Ponomarev and Voronenkov had discussed the merits of him moving to America, Europe or Ukraine. He settled on Ukraine, partly because he had limited command in English, but mainly because he wanted to be “a professional investigator and punish the corrupt bastards.”

His wife is a famous singer, one of the top ones in Russia who also counted Putin among her fans. She is also a former Russian State Duma member who, Ponomarev said, will continue her career in Ukraine.

Given Voronenkov’s history as a pro-Kremlin lawmaker from 2011 to 2016, Ponomarev warned him there will be “a certain degree of distrust from the very beginning.”

He also warned Voronenkov that Ukraine can be unstable and dangerous and he was “buying a ticket to war,” to which Voronenkov replied: “I want to buy a ticket to war.”

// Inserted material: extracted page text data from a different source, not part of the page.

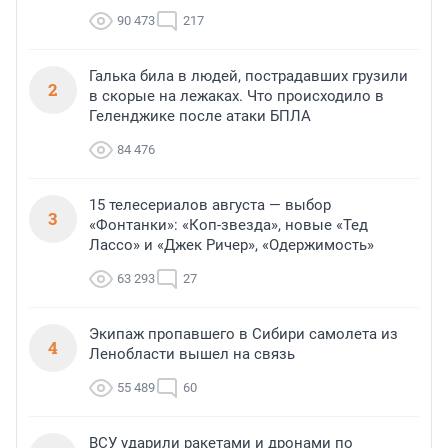
90 473
217
Галька била в людей, пострадавших грузили
2
в скорые на лежаках. Что происходило в
Геленджике после атаки БПЛА
84 476
15 телесериалов августа — выбор
3
«Фонтанки»: «Коп-звезда», новые «Тед
Лассо» и «Джек Ричер», «Одержимость»
63 293
27
Экипаж пропавшего в Сибири самолета из
4
Ленобласти вышел на связь
55 489
60
ВСУ ударили ракетами и дронами по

Ponomarev said that the public shouldn’t judge Voronenekov too harshly for his pro-Putin stance.

Russian top officials and elected members of parliament “try to narrow their focus. They tell themselves ‘our responsibility is this and that. If Putin decides to go to war, we are part of the system. It’s not our decision. It’s not our war.’ Denys Voronenkov was a perfect specimen of this. He was just playing by the rules.”

It’s better to judge Voronenkov for his decision to finally buck the Kremlin system and try to help Ukraine in what turned out to be the final six months of his life.

“He has done, with his death, so good for Ukraine,” Ponomarev said. “He died in this war. He paid with his blood for his new country and also for Russia by trying to remove the regime which is dangerous, traitorous and totally corrupt.”

‘Total paranoid’

Ponomarev agrees with the approach of exiled Russian oligarch Mikhail Khodorkovsky, who spent a decade in prison for crossing Putin. Khodorkovsky is trying to get Putin to retire with promises of guarantees of immunity. “Please, Mr. President, retire. We will buy you an island in the Pacific and supply you with the best women that money can buy.”

Putin, he said, has made himself a hostage of his own system — a “ship slave,” as Putin himself said. “He’s right. That’s how he thinks. He has nowhere to go. He doesn’t trust the West. He’s always trying to break any potential alliances. He’s afraid of everyone and he’s in a total paranoid mood.”

At least, however, Russia has better chances to recover after Putin than Ukraine now, he said.

In Russia, the corruption is centralized in contrast to Ukraine where “nobody is in charge and there’s totally a stalemate” in Russia’s war in the eastern Donbas.

“Corruption in Ukraine is not systematic at all. It’s at all levels here. The president cannot rule the court, but money can rule the court.”

In some respects, he said, Ukraine’s corruption is worse than that in Russia, at least because a sense of nationalism is higher in Russia.

“In Russia, we have our mother, but we have Mother Russia as well,” he said. “Ukrainians don’t have Mother Ukraine. They have their own mothers and their own house. That’s why politicians make their sacrifices for their personal benefit, not for the nation.

“They are not behaving as Russian elites either,” he said. “They want this country for themselves to rob. They don’t want Russians to rob it. They don’t want Europeans to rob it. They don’t want Americans to rob it. They want to pillage it for themselves.”

Even with its Western friends, such as America, Ukraine’s elite led by Poroshenko are making the wrong moves.
“Ukrainian elite don’t know how to play it right. They need to change their position (and) show usefulness of this establishment to the Americans. Right now, they (in the Trump administration) just don’t see the value of Ukraine.”

Kyiv Post staff writers Oleg Sukhov and Oksana Grytsenko contributed to this story.